For me, Powered Up was a lot of great ideas but very badly presented. An arguably strong game made for a poor remake due to the radically altered character-to-screen-size ratio that left the game handling more like a GB title than an NES title. You'd think the "Classic mode" would be its saving grace, but that sadly isn't just Classic level design: It strips out all new features save visuals (and honestly, if you're not even including the new soundtrack, then why the hell wouldn't you just insert the NES rom and be done with it?). The game is also the textbook definition of poor difficulty balancing. There is a TREMENDOUS difficulty spike between Easy fortress levels and Normal fortress levels. The earlier pits you against enemies that barely put up a fight while the latter is the single most ball-breaking challenge to exist in all the franchise if your player is not named Proto Man. Fighting Yellow Devil in the game's claustrophobic screen size is bad enough, but 9 boss battles with no recovery is flat-out uncalled for.
More minor complaints include the boss weakness remixing, which I feel was a cheap and unnecessary curve ball. Again, this is a remake, not a World or Xtreme game. It's not borrowing from anything but MM1, why shouldn't MM1's weapons maintain their original strengths? And the art style shift was a radically extreme exaggeration of an old memory. Nobody honestly believes that's what Mega Man was supposed to originally look like. At best it's an amusing distraction before we return to our traditional views of the characters, and at worst it risks alienating the existing customers. Whoever thought Universe was a good way to "westernize" Mega Man really missed the lesson here.

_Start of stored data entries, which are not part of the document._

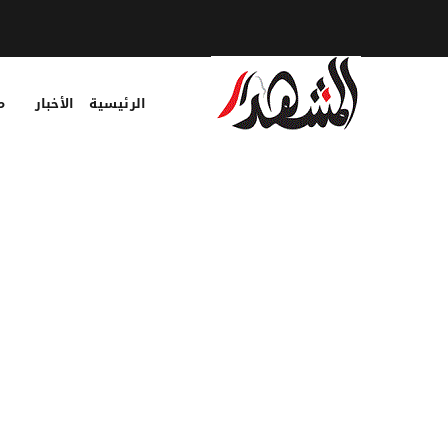
الرئيسية
الأخبار
م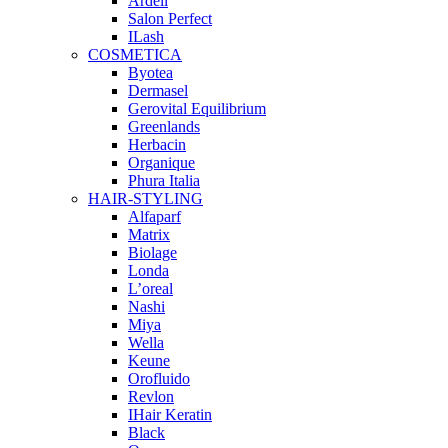
Ardell
Salon Perfect
ILash
COSMETICA
Byotea
Dermasel
Gerovital Equilibrium
Greenlands
Herbacin
Organique
Phura Italia
HAIR-STYLING
Alfaparf
Matrix
Biolage
Londa
L’oreal
Nashi
Miya
Wella
Keune
Orofluido
Revlon
IHair Keratin
Black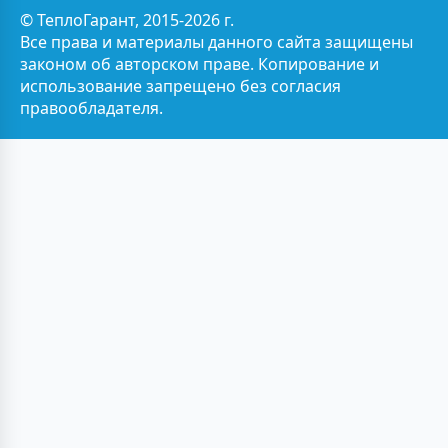
© ТеплоГарант, 2015-2026 г.
Все права и материалы данного сайта защищены
законом об авторском праве. Копирование и
использование запрещено без согласия
правообладателя.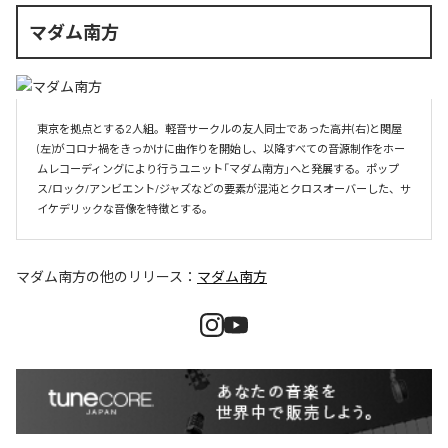
マダム南方
東京を拠点とする2人組。軽音サークルの友人同士であった高井(右)と関屋
(左)がコロナ禍をきっかけに曲作りを開始し、以降すべての音源制作をホー
ムレコーディングにより行うユニット「マダム南方」へと発展する。ポップ
ス/ロック/アンビエント/ジャズなどの要素が混沌とクロスオーバーした、サ
イケデリックな音像を特徴とする。
マダム南方
の他のリリース：
マダム南方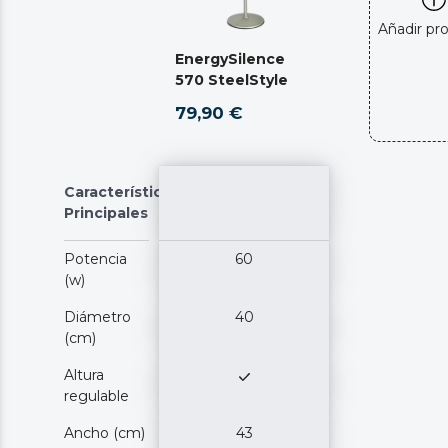
Añadir pr
EnergySilence
570 SteelStyle
79,90 €
Características
Principales
Potencia
60
(w)
Diámetro
40
(cm)
Altura
regulable
Ancho (cm)
43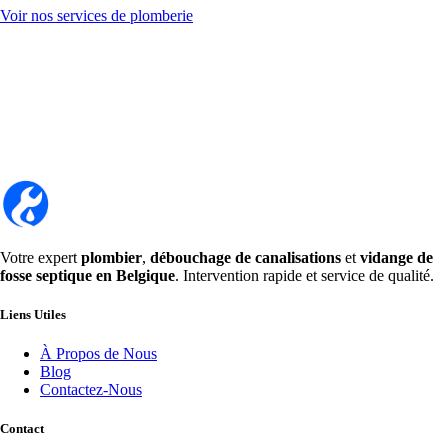
Voir nos services de plomberie
Votre expert
plombier
,
débouchage de canalisations
et
vidange de
fosse septique en Belgique
. Intervention rapide et service de qualité.
Liens Utiles
À Propos de Nous
Blog
Contactez-Nous
Contact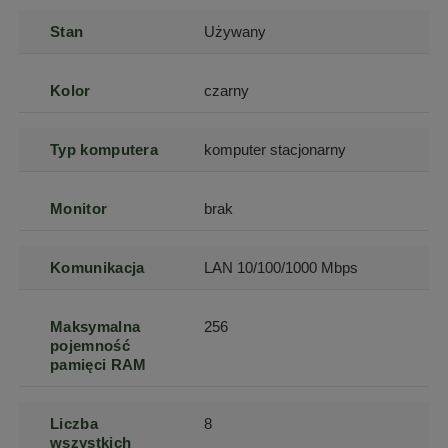
Stan
Używany
Kolor
czarny
Typ komputera
komputer stacjonarny
Monitor
brak
Komunikacja
LAN 10/100/1000 Mbps
Maksymalna
256
pojemność
pamięci RAM
Liczba
8
wszystkich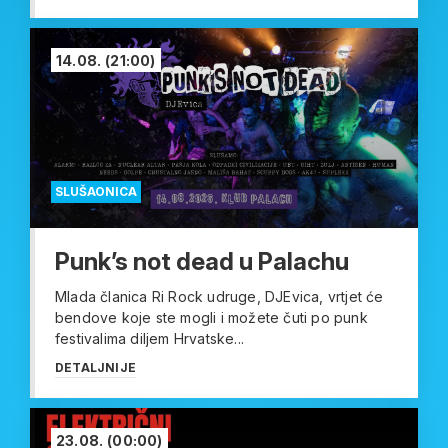
14.08.
(21:00)
SLUŠAONICA
Punk’s not dead u Palachu
Mlada članica Ri Rock udruge, DJEvica, vrtjet će
bendove koje ste mogli i možete čuti po punk
festivalima diljem Hrvatske...
DETALJNIJE
23.08.
(00:00)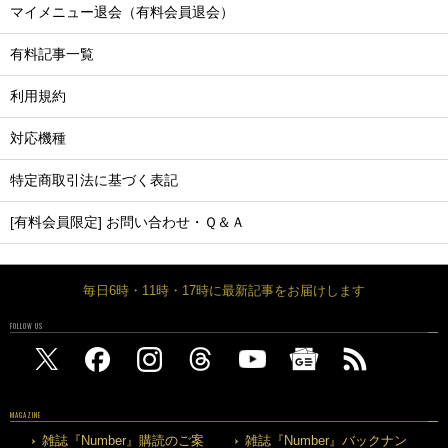
マイメニュー退会（有料会員退会）
有料記事一覧
利用規約
対応機種
特定商取引法に基づく表記
[有料会員限定] お問い合わせ・Ｑ＆Ａ
毎日6時・11時・17時に最新記事をお届けします
FOLLOW US
MAGAZINE
雑誌『Number』購読のご案
雑誌『Number』バックナン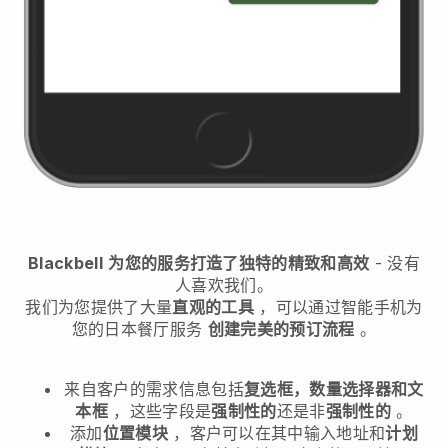
Blackbell
为您的服务打造了独特的精致和高效
- 没有
人喜欢我们。
我们为您提供了大量
直观的工具
，可以通过智能手机
为
您的日本餐厅服务
创建完美的预订流程
。
来自客户的需求信息包括
复选框，数量选择器和文
本框
，这些字段是
强制性的
还是非
强制性的
。
添加
位置模块
，客户可以在其中输入地址和
计划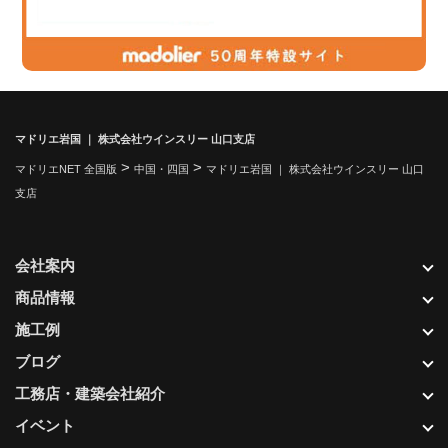
マドリエ岩国 ｜ 株式会社ウインスリー 山口支店
>
>
マドリエNET 全国版
中国・四国
マドリエ岩国 ｜ 株式会社ウインスリー 山口
支店
会社案内
商品情報
施工例
ブログ
工務店・建築会社紹介
イベント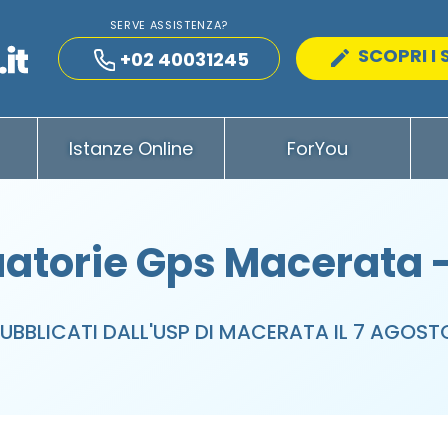
SERVE ASSISTENZA?
SCOPRI I 
+02 40031245
Istanze Online
ForYou
atorie Gps Macerata 
PUBBLICATI DALL'USP DI MACERATA IL 7 AGOST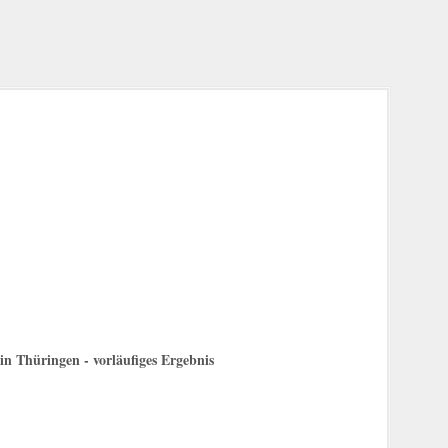
n Thüringen - vorläufiges Ergebnis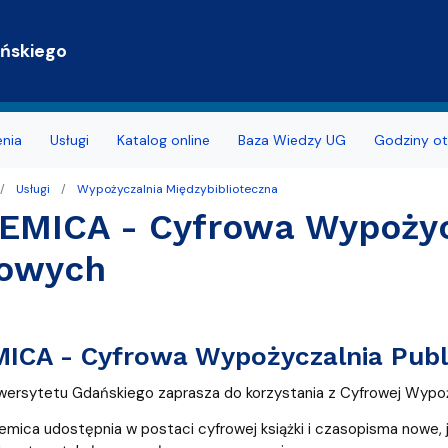
Przejdź do treści
ańskiego
enia
Usługi
Katalog online
Baza Wiedzy UG
Godziny ot
Usługi
Wypożyczalnia Międzybiblioteczna
blikowania Open Access
MICA - Cyfrowa Wypożycz
rzelewem
owych
pełnosprawnością
ożyteczne
ICA - Cyfrowa Wypożyczalnia Publ
iwersytetu Gdańskiego zaprasza do korzystania z Cyfrowej Wypoż
dostępności
ica udostępnia w postaci cyfrowej książki i czasopisma nowe, ja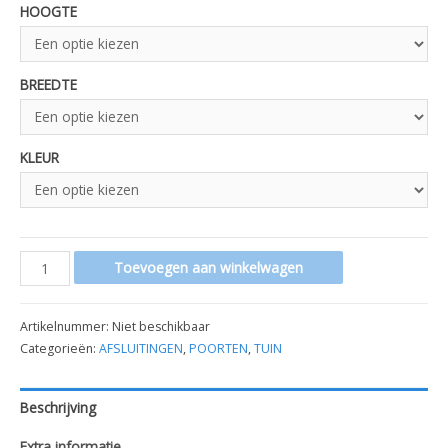
HOOGTE
BREEDTE
KLEUR
POORT
Toevoegen aan winkelwagen
SOLIPLACE
PRO
Artikelnummer:
Niet beschikbaar
aantal
Categorieën:
AFSLUITINGEN
,
POORTEN
,
TUIN
Beschrijving
Extra informatie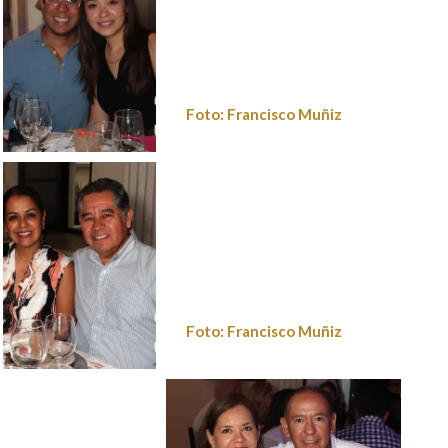
Foto: Francisco Muñiz
Foto: Francisco
Muñiz
Foto: Francisco
Foto: Francisco Muñiz
Muñiz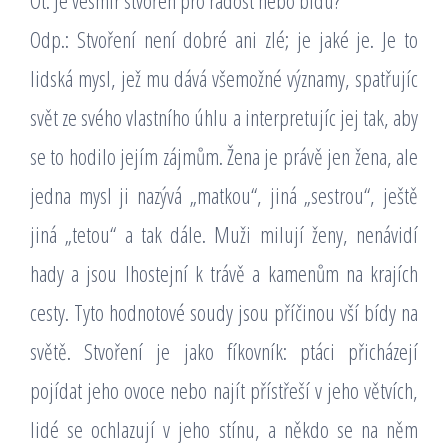
Ot. Je vesmír stvořen pro radost nebo bídu?
Odp.: Stvoření není dobré ani zlé; je jaké je. Je to
lidská mysl, jež mu dává všemožné významy, spatřujíc
svět ze svého vlastního úhlu a interpretujíc jej tak, aby
se to hodilo jejím zájmům. Žena je právě jen žena, ale
jedna mysl ji nazývá „matkou“, jiná „sestrou“, ještě
jiná „tetou“ a tak dále. Muži milují ženy, nenávidí
hady a jsou lhostejní k trávě a kamenům na krajích
cesty. Tyto hodnotové soudy jsou příčinou vší bídy na
světě. Stvoření je jako fíkovník: ptáci přicházejí
pojídat jeho ovoce nebo najít přístřeší v jeho větvích,
lidé se ochlazují v jeho stínu, a někdo se na něm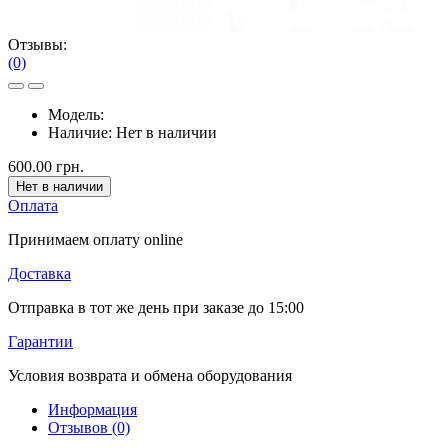
Отзывы:
(0)
Модель:
Наличие:
Нет в наличии
600.00 грн.
Нет в наличии
Оплата
Принимаем оплату online
Доставка
Отправка в тот же день при заказе до 15:00
Гарантии
Условия возврата и обмена оборудования
Информация
Отзывов (0)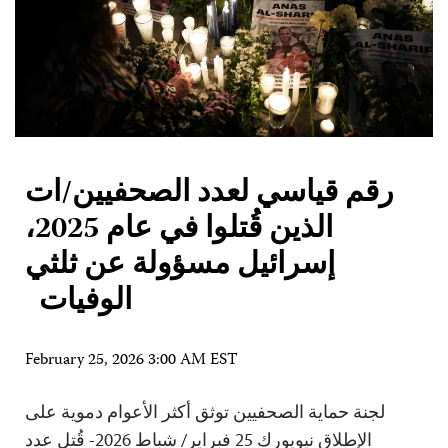
رقم قياسي لعدد الصحفيين/ات
الذين قُتلوا في عام 2025،
إسرائيل مسؤولة عن ثلثي
الوفيات
February 25, 2026 3:00 AM EST
لجنة حماية الصحفيين توثق أكثر الأعوام دموية على
الإطلاق نيويورك 25 فبراير/ شباط 2026- قُتل عدد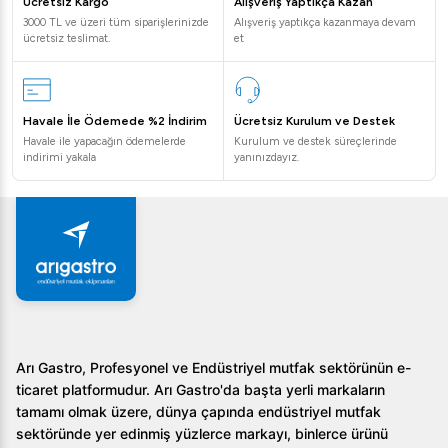
Ücretsiz Kargo
Alışveriş Yaptıkça Kazan
3000 TL ve üzeri tüm siparişlerinizde
Alışveriş yaptıkça kazanmaya devam
ücretsiz teslimat.
et
Havale İle Ödemede %2 İndirim
Ücretsiz Kurulum ve Destek
Havale ile yapacağın ödemelerde
Kurulum ve destek süreçlerinde
indirimi yakala
yanınızdayız.
Arı Gastro, Profesyonel ve Endüstriyel mutfak sektörünün e-
ticaret platformudur. Arı Gastro'da başta yerli markaların
tamamı olmak üzere, dünya çapında endüstriyel mutfak
sektöründe yer edinmiş yüzlerce markayı, binlerce ürünü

Of course, being a bad remake doesn't necessarily make it a bad game, insane difficulty spikes and all. I loved the idea of a level creator and playable robot masters, with Proto Man and Roll joining in as well. But despite its potential, the end result of Powered Up was a considerably weak attempt at "modernizing" Mega Man that wound up competing with its original rather than complimenting it. Quite frankly, the fact that Inafune claims to not know why this game didn't sell worries me. Of course, the PSP's status at the time probably didn't help matters, and neither so did Capcom's uncharacteristically iron-grip attitude towards a hacked save file in the aftermath of the game's release.